January 2020 – January 2021 | Gannon University, Erie PA
  • Preprocessed over 12 million NLP records, increasing model accuracy by 18% and decreasing prep time by 30%.
  • Built a blockchain‑based healthcare data exchange achieving 100% FHIR compliance and 10K TPS throughput.
  • Conducted research on secure data sharing and anomaly detection using blockchain frameworks.

Skills

Cloud & Big Data

AWS (Redshift, S3, Lambda, EMR, Step Functions, API Gateway, IAM, CloudFormation), Apache Spark (PySpark), Airflow, distributed systems, ETL pipeline automation and data warehousing.

AI/ML & LLM

LLM data preparation (tokenisation, embeddings, fine‑tuning datasets), NLP, predictive analytics, RAG models, Generative AI (Bedrock), Scikit‑learn, model deployment, experiment tracking and model evaluation (AUC, precision, recall).

Software Engineering

Object‑oriented programming, design patterns, algorithms, data structures, concurrency and system design.

Healthcare & Compliance

CMS RAF risk scoring, HIPAA, FHIR, HL7 and healthcare claims & payer data frameworks.

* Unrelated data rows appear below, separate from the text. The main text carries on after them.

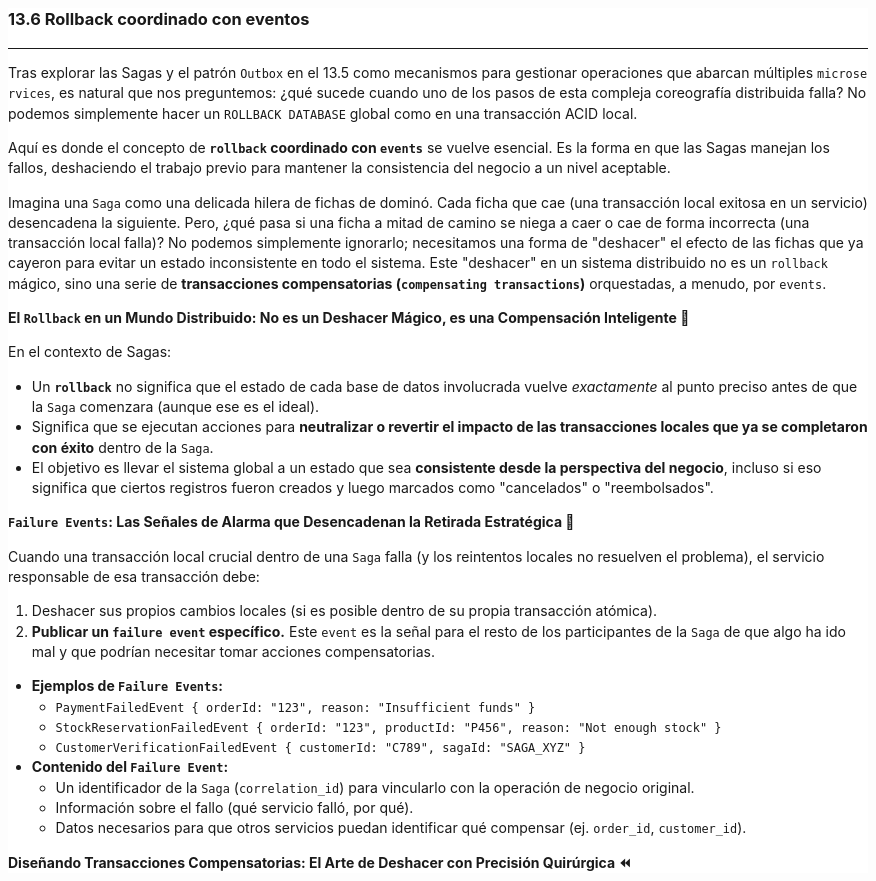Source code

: ### 13.6 Rollback coordinado con eventos
----
Tras explorar las Sagas y el patrón `Outbox` en el 13.5 como mecanismos para gestionar operaciones que abarcan múltiples `microservices`, es natural que nos preguntemos: ¿qué sucede cuando uno de los pasos de esta compleja coreografía distribuida falla? No podemos simplemente hacer un `ROLLBACK DATABASE` global como en una transacción ACID local.

Aquí es donde el concepto de **`rollback` coordinado con `events`** se vuelve esencial. Es la forma en que las Sagas manejan los fallos, deshaciendo el trabajo previo para mantener la consistencia del negocio a un nivel aceptable.

Imagina una `Saga` como una delicada hilera de fichas de dominó. Cada ficha que cae (una transacción local exitosa en un servicio) desencadena la siguiente. Pero, ¿qué pasa si una ficha a mitad de camino se niega a caer o cae de forma incorrecta (una transacción local falla)? No podemos simplemente ignorarlo; necesitamos una forma de "deshacer" el efecto de las fichas que ya cayeron para evitar un estado inconsistente en todo el sistema. Este "deshacer" en un sistema distribuido no es un `rollback` mágico, sino una serie de **transacciones compensatorias (`compensating transactions`)** orquestadas, a menudo, por `events`.

**El `Rollback` en un Mundo Distribuido: No es un Deshacer Mágico, es una Compensación Inteligente 🧠**

En el contexto de Sagas:

  * Un **`rollback`** no significa que el estado de cada base de datos involucrada vuelve *exactamente* al punto preciso antes de que la `Saga` comenzara (aunque ese es el ideal).
  * Significa que se ejecutan acciones para **neutralizar o revertir el impacto de las transacciones locales que ya se completaron con éxito** dentro de la `Saga`.
  * El objetivo es llevar el sistema global a un estado que sea **consistente desde la perspectiva del negocio**, incluso si eso significa que ciertos registros fueron creados y luego marcados como "cancelados" o "reembolsados".

**`Failure Events`: Las Señales de Alarma que Desencadenan la Retirada Estratégica 🚩**

Cuando una transacción local crucial dentro de una `Saga` falla (y los reintentos locales no resuelven el problema), el servicio responsable de esa transacción debe:

1.  Deshacer sus propios cambios locales (si es posible dentro de su propia transacción atómica).
2.  **Publicar un `failure event` específico.** Este `event` es la señal para el resto de los participantes de la `Saga` de que algo ha ido mal y que podrían necesitar tomar acciones compensatorias.



  * **Ejemplos de `Failure Events`:**
      * `PaymentFailedEvent { orderId: "123", reason: "Insufficient funds" }`
      * `StockReservationFailedEvent { orderId: "123", productId: "P456", reason: "Not enough stock" }`
      * `CustomerVerificationFailedEvent { customerId: "C789", sagaId: "SAGA_XYZ" }`
  * **Contenido del `Failure Event`:**
      * Un identificador de la `Saga` (`correlation_id`) para vincularlo con la operación de negocio original.
      * Información sobre el fallo (qué servicio falló, por qué).
      * Datos necesarios para que otros servicios puedan identificar qué compensar (ej. `order_id`, `customer_id`).

**Diseñando Transacciones Compensatorias: El Arte de Deshacer con Precisión Quirúrgica ⏪**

Observability & Data Quality

CloudWatch, Splunk, SES, SNS, data validation frameworks, schema design and data dictionaries.

Programming & Tools

Python, PySpark, SQL (with familiarity in Scala and Java), QuickSight for dashboards and reporting, modern ETL/orchestration (Airflow/Step Functions).

Projects

Credit Risk Classifier

Developed a supervised machine‑learning model using Python and Scikit‑learn to classify high‑risk transactions from historical payment data, achieving an 81% recall for fraudulent transactions.

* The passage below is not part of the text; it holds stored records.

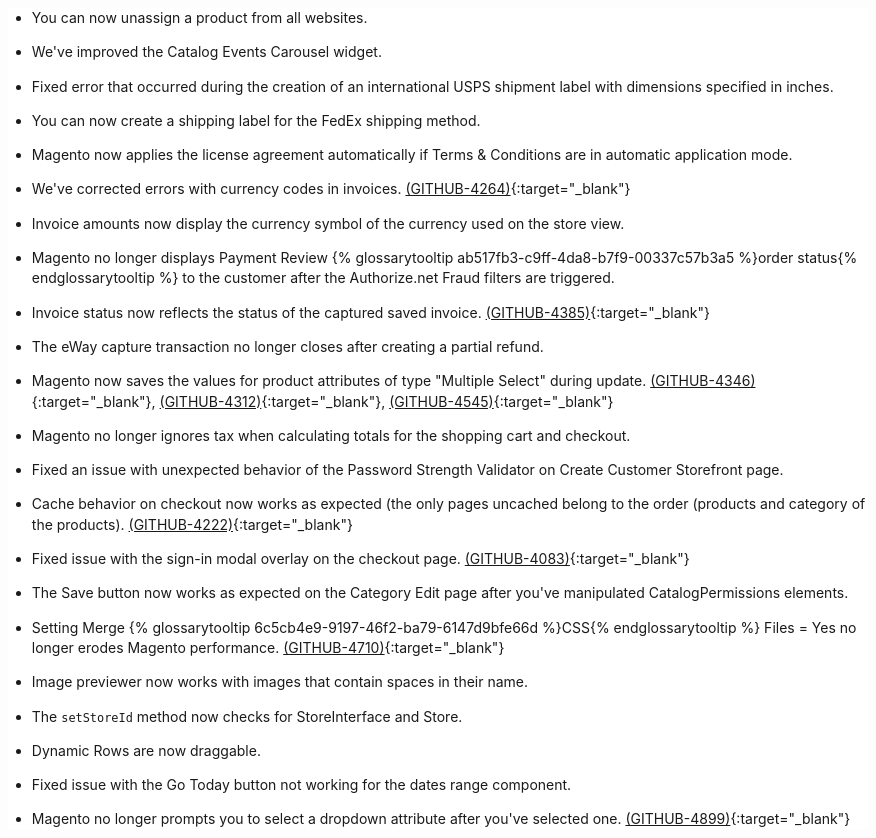 * You can now unassign a product from all websites.

* We've improved the Catalog Events Carousel widget.

* Fixed error that occurred during the creation of an international USPS shipment label with dimensions specified in inches.  

* You can now create a shipping label for the FedEx shipping method.

* Magento now applies the license agreement automatically if Terms & Conditions are in automatic application mode.

* We've corrected errors with currency codes in invoices.  [ (GITHUB-4264)](https://github.com/magento/magento2/issues/4264){:target="_blank"}


* Invoice amounts now display the currency symbol of the currency used on the store view.

* Magento no longer displays Payment Review {% glossarytooltip ab517fb3-c9ff-4da8-b7f9-00337c57b3a5 %}order status{% endglossarytooltip %}  to the customer after the Authorize.net  Fraud filters are triggered.

* Invoice status now reflects the status of the captured saved invoice. [ (GITHUB-4385)](https://github.com/magento/magento2/issues/4385){:target="_blank"}

* The eWay capture transaction no longer closes after creating a partial refund.  

* Magento now saves the values for product attributes of type "Multiple Select" during update.  [ (GITHUB-4346)](https://github.com/magento/magento2/issues/4346){:target="_blank"}, [ (GITHUB-4312)](https://github.com/magento/magento2/issues/4312){:target="_blank"}, [ (GITHUB-4545)](https://github.com/magento/magento2/issues/4545){:target="_blank"}

* Magento no longer ignores tax when calculating totals for the shopping cart and checkout.

* Fixed an issue with unexpected behavior of  the Password Strength Validator on Create Customer Storefront page.

* Cache behavior on checkout now works as expected (the only pages  uncached  belong to the order (products and category of the products). [ (GITHUB-4222)](https://github.com/magento/magento2/issues/4222){:target="_blank"}


* Fixed issue with the sign-in modal overlay on the checkout page. [ (GITHUB-4083)](https://github.com/magento/magento2/issues/4083){:target="_blank"}

* The Save button now works as expected on the Category Edit page after you've manipulated  CatalogPermissions elements.

* Setting Merge {% glossarytooltip 6c5cb4e9-9197-46f2-ba79-6147d9bfe66d %}CSS{% endglossarytooltip %} Files = Yes no longer erodes Magento performance.  [ (GITHUB-4710)](https://github.com/magento/magento2/issues/4710){:target="_blank"}

* Image previewer now works with images that contain spaces in their name.   

* The `setStoreId` method now checks for StoreInterface and Store.

* Dynamic Rows are now draggable.

* Fixed issue with the Go Today button  not working for the dates range component.

* Magento no longer prompts you to select a dropdown attribute after you've  selected one. [ (GITHUB-4899)](https://github.com/magento/magento2/issues/4899){:target="_blank"}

Cyber Threat Pattern Detection

Implemented a Spark‑based anomaly detection pipeline on AWS to analyse log data and identify suspicious access patterns, improving detection speed and scalability.

Education & Certifications

Computer & Information Science (Data Science)

Gannon University, Erie PA | 2021

GPA: 3.94, Scholastic Excellence Award.

Computer Engineering

Dharmsinh Desai University, Nadiad, India | 2019

GPA: 3.64.

Computer Engineering

Maharaja Sayajirao University, Vadodara, India | 2016

GPA: 3.78.

Certifications

Machine Learning Specialisation (Coursera, Andrew Ng); Certified AWS Cloud Practitioner; Certified Data Analytics (AWS); PySpark; Python; Natural Language Processing; Machine Learning; Pattern Recognition; Advanced SQL; AWS; Problem Solving.